[Stored data entries]

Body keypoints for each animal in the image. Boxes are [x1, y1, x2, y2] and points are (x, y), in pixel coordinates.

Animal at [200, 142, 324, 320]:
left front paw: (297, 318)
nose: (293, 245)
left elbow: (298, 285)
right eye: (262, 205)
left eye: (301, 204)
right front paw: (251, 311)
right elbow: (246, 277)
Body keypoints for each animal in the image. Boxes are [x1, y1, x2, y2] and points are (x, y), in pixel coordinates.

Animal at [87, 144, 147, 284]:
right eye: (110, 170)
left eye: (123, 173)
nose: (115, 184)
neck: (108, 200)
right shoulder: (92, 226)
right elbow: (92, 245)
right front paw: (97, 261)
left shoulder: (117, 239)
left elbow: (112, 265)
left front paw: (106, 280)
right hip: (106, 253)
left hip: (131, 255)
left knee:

---

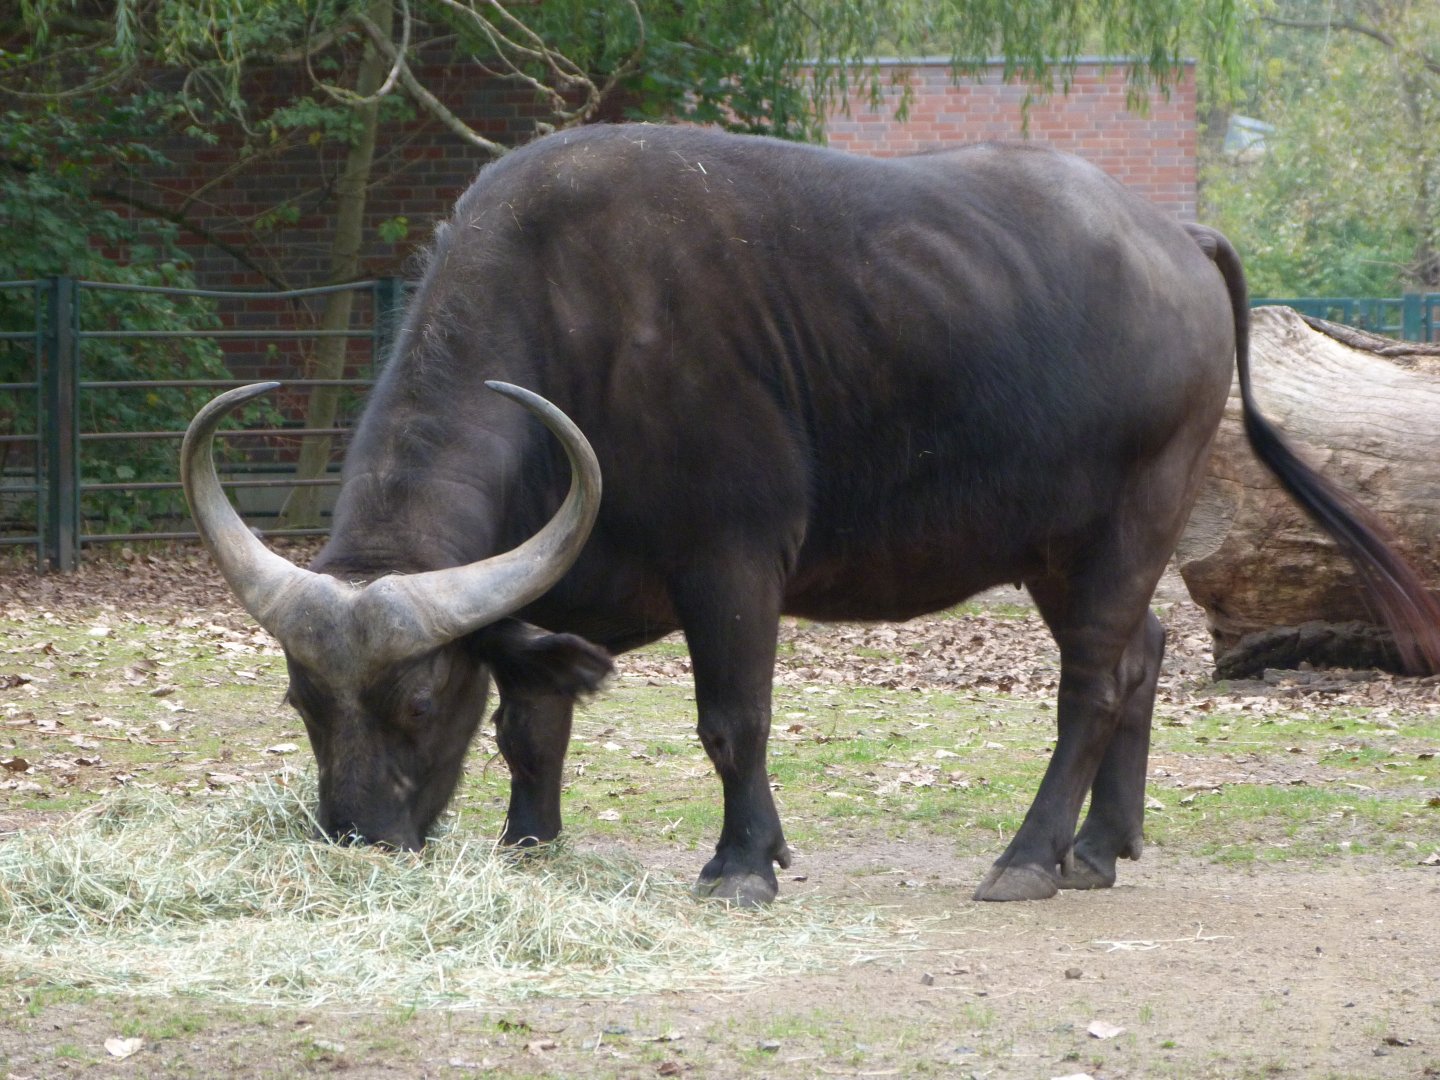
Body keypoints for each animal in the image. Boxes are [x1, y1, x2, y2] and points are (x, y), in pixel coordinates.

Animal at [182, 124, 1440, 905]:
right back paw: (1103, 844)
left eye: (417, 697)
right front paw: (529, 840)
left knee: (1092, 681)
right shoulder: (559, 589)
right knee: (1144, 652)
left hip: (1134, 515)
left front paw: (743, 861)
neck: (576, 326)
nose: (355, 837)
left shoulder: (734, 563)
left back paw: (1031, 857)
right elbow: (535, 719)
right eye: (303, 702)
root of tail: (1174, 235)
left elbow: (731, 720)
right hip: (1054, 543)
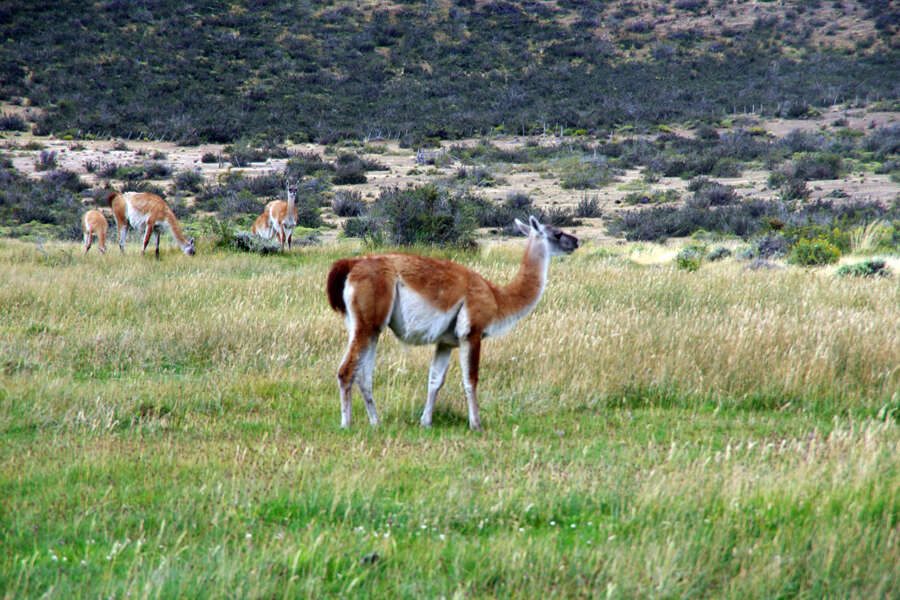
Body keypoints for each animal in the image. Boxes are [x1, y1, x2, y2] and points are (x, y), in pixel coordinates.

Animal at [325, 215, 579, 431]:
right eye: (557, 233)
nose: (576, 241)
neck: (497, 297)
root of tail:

--

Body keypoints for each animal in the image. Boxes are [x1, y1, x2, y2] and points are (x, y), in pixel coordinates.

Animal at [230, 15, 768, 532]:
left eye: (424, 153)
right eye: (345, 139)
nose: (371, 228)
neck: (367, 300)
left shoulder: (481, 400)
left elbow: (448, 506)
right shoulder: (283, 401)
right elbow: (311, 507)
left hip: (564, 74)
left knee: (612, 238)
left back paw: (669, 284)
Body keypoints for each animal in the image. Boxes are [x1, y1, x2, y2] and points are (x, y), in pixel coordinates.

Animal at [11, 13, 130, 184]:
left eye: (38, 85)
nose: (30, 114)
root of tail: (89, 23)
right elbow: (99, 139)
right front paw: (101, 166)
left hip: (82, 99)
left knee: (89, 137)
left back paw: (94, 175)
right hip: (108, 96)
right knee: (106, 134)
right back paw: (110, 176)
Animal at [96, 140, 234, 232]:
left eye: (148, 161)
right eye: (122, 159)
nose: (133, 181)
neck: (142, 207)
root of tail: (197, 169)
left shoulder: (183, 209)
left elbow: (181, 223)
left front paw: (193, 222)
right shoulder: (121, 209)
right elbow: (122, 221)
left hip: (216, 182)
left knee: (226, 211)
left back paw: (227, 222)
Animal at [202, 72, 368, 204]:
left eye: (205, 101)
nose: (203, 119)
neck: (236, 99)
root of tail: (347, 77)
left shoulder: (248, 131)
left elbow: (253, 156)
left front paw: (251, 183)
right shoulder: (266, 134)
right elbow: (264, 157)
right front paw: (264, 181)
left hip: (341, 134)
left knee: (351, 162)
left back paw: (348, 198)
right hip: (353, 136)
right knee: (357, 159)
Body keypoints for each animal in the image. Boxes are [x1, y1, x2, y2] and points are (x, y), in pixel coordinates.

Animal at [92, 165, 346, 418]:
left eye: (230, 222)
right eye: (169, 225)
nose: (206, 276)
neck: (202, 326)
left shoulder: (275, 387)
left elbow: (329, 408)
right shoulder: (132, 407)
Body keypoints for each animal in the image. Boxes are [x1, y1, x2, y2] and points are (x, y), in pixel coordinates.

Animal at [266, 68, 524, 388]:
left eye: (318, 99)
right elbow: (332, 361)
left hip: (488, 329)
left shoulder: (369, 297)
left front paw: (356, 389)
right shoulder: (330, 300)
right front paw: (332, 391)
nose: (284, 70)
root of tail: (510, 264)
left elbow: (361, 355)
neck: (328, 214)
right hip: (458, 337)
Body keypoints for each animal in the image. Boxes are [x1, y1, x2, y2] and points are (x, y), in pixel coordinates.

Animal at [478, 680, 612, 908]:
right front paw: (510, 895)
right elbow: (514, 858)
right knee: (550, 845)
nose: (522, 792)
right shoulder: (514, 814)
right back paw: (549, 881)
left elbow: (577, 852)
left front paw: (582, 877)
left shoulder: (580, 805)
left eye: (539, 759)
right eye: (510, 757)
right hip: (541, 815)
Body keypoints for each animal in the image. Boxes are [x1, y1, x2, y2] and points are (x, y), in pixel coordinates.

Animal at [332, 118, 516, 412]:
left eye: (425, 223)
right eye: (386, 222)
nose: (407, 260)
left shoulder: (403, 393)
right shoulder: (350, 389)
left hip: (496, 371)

**WORK TO COMPLETE:** From the entries above, return exactly the line containing "neck: (202, 326)", the line containing "right elbow: (514, 858)", and all lines between, and nothing else.

**EXPECTED ANSWER:**
neck: (202, 326)
left shoulder: (275, 387)
left elbow: (329, 408)
right shoulder: (132, 407)
Body keypoints for each animal in the image. Boxes are [x1, y1, x2, y2] and points are (x, y), in pixel coordinates.

Animal at [266, 68, 524, 388]:
left eye: (318, 99)
right elbow: (332, 361)
left hip: (488, 329)
left shoulder: (369, 297)
left front paw: (356, 389)
right shoulder: (330, 300)
right front paw: (332, 391)
nose: (284, 70)
root of tail: (510, 264)
left elbow: (361, 355)
neck: (328, 214)
right hip: (458, 337)
Body keypoints for each animal in the image. Boxes are [x1, y1, x2, y2] and points are (x, y), in pixel coordinates.

Animal at [478, 680, 612, 908]:
right front paw: (510, 895)
right elbow: (514, 858)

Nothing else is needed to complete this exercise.